Selon le chef de la police, la population locale était en état d’alerte depuis des mois. Le commandement de la police nationale bolivarienne avait déjà envoyé des affiches avec des visages de mercenaires qui pouvaient tenter une invasion à tout moment. « C’est pourquoi, lorsque les habitants ont vu les visages, ils ont rapidement reconnu le fils de Baduel » explique le policier Andres Jésus.
Josnars Adolfo Baduel, arrêté à Chuao, est connu parce qu’il a participé à d’autres tentatives de coup d’État, mais aussi parce qu’il est le fils du général Raúl Isaías Baduel qui fut un temps ministre de la défense de l’ancien président Hugo Chávez, emprisonné depuis 2009 pour corruption.

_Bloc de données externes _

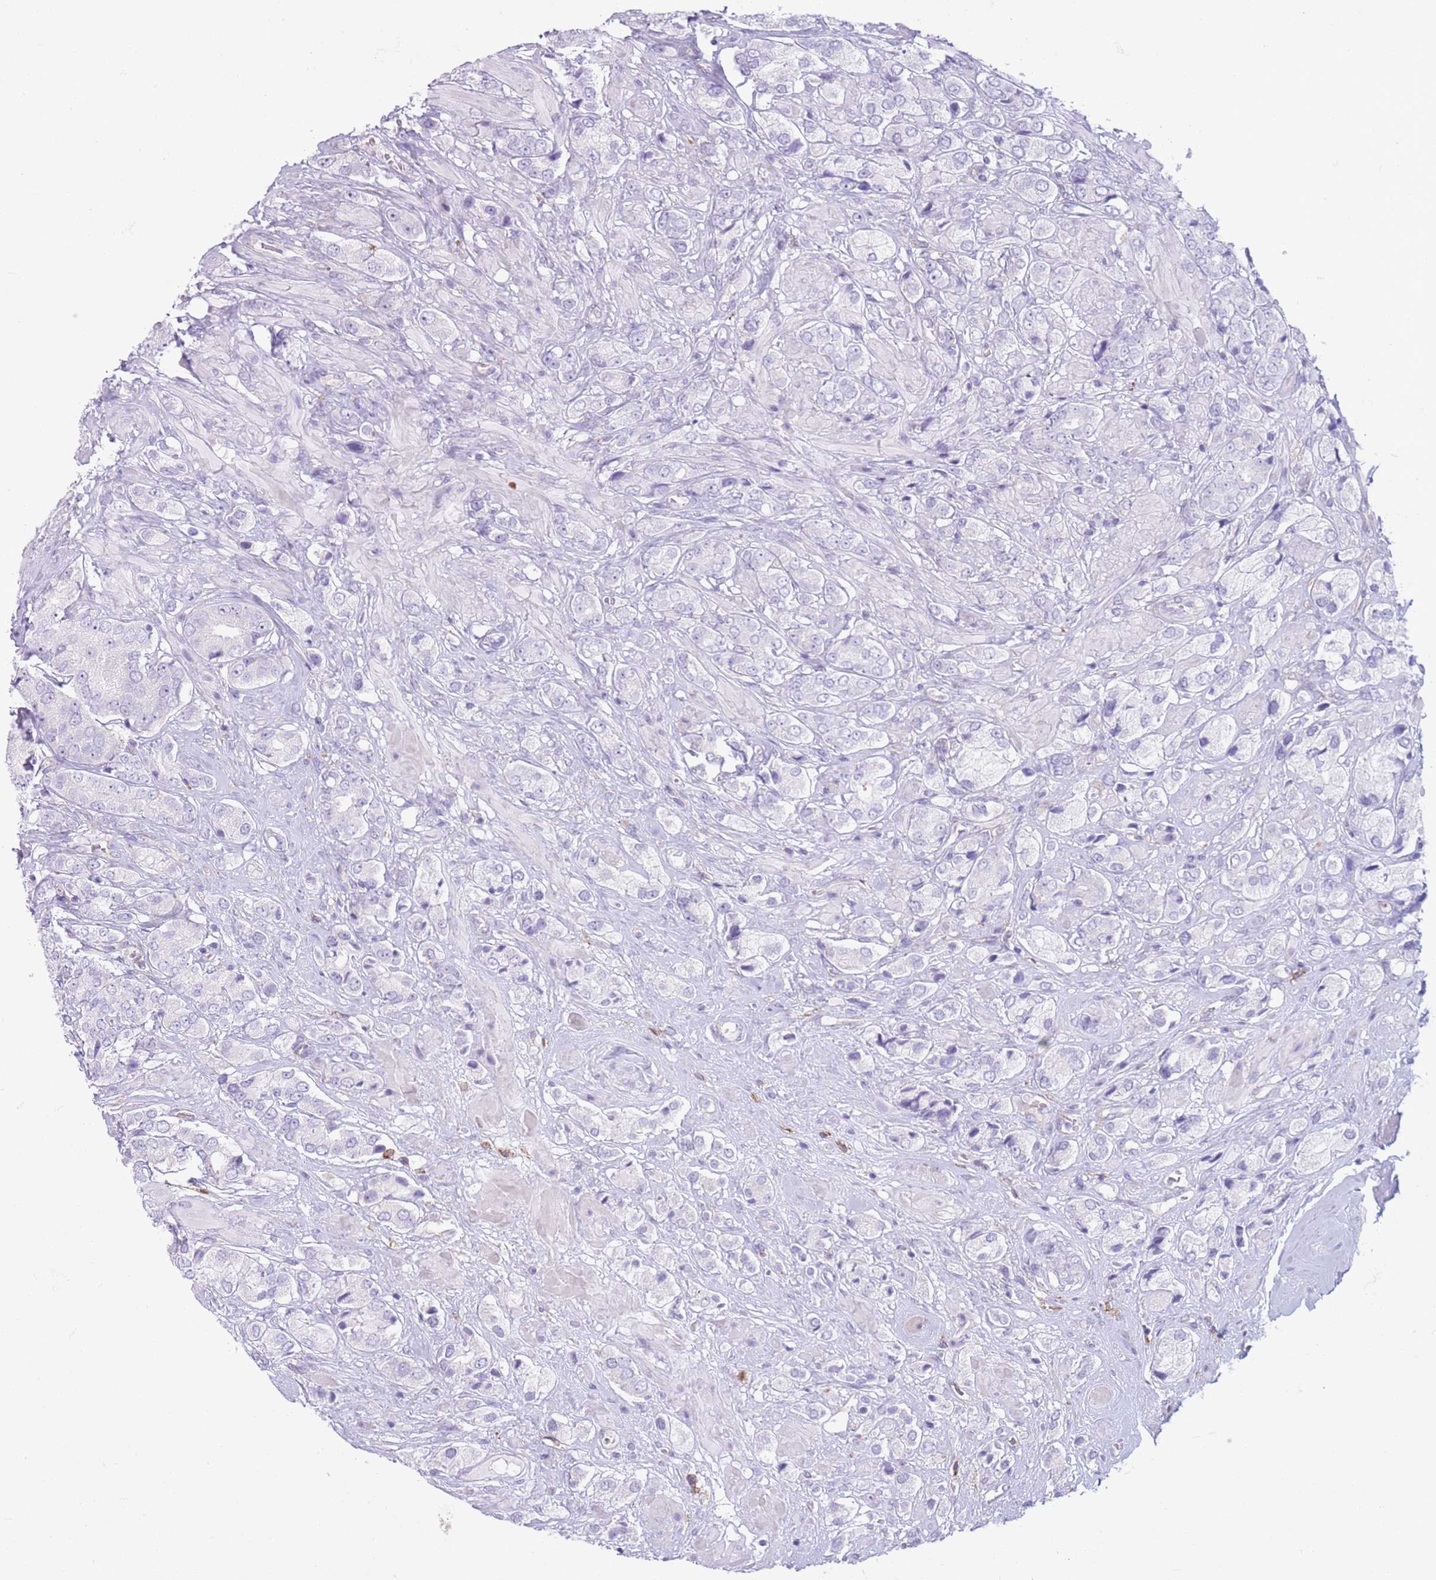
{"staining": {"intensity": "negative", "quantity": "none", "location": "none"}, "tissue": "prostate cancer", "cell_type": "Tumor cells", "image_type": "cancer", "snomed": [{"axis": "morphology", "description": "Adenocarcinoma, High grade"}, {"axis": "topography", "description": "Prostate and seminal vesicle, NOS"}], "caption": "Tumor cells are negative for brown protein staining in prostate cancer. (DAB (3,3'-diaminobenzidine) immunohistochemistry (IHC) with hematoxylin counter stain).", "gene": "SNX6", "patient": {"sex": "male", "age": 64}}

Chuao était connue pour ses beautés naturelles et surtout pour ses exploitations de cacao, reconnues par l’industrie du chocolat comme l’une des plus sophistiquées au monde. Aujourd’hui, ce petit village est aussi une référence de la résistance révolutionnaire.
Le village n’a pas d’accès terrestre, il faut donc prendre un bateau et se rendre à environ 20 minutes depuis Choroni, la municipalité la plus proche. Ce paradis naturel a dû s’adapter à la nouvelle réalité, face aux menaces d’invasion militaire.
La population s’est organisée pour protéger la communauté, dit Julio Moreno. « Depuis que tout cela est passé, nous avons pris conscience de la dimension de l’action que nous avons organisée ce jour-là. Mais nous n’avons pas baissé la garde. Nous avons redoublé d’efforts pour assurer la sécurité de Chuao et des autres communautés qui font partie de l’axe côtier vénézuélien.
Il affirme également que la population a été formée pour être capable d’identifier les situations et les personnes suspectes. « Nous avons conformé un groupe d’agents de renseignements populaires, et nous avons réussi à capturer un autre mercenaire dans la communauté voisine, au Cepe. Nous agissons en tant que citoyens armés pour défendre leur pays« , a déclaré le pêcheur.
Ces entraînements font partie de la routine de la milice nationale bolivarienne, une armée populaire de civils avec une formation militaire créée par le Président Maduro dans la ligne de l’unité civico-militaire de Hugo Chavez. Actuellement, environ 4 millions de Vénézuéliens sont engagés dans ces contingents qui font partie du système de sécurité officiel du Venezuela. En plus de la milice bolivarienne, des groupes de défense des pêcheurs sont créés sur la côte, comme celui-ci formé par les habitants de Chuao.
Dans les jours qui ont suivi, la population d’autres communautés a contribué à la capture de plusieurs groupes de mercenaires. C’est ainsi que dans le village de pêcheurs de Cepe et la communauté de El Junquito, les paysans ont identifié deux d’entre eux et ont fait appel aux militaires. Plus de 40 suspects ont déjà été arrêtés et huit abattus lors des affrontements du premier jour. Le pays maintient l’alerte de sécurité maximale, établie ce 3 mai, lorsque les premiers mercenaires ont été interceptés dans le port de La Guaira, dans l’État de Vargas.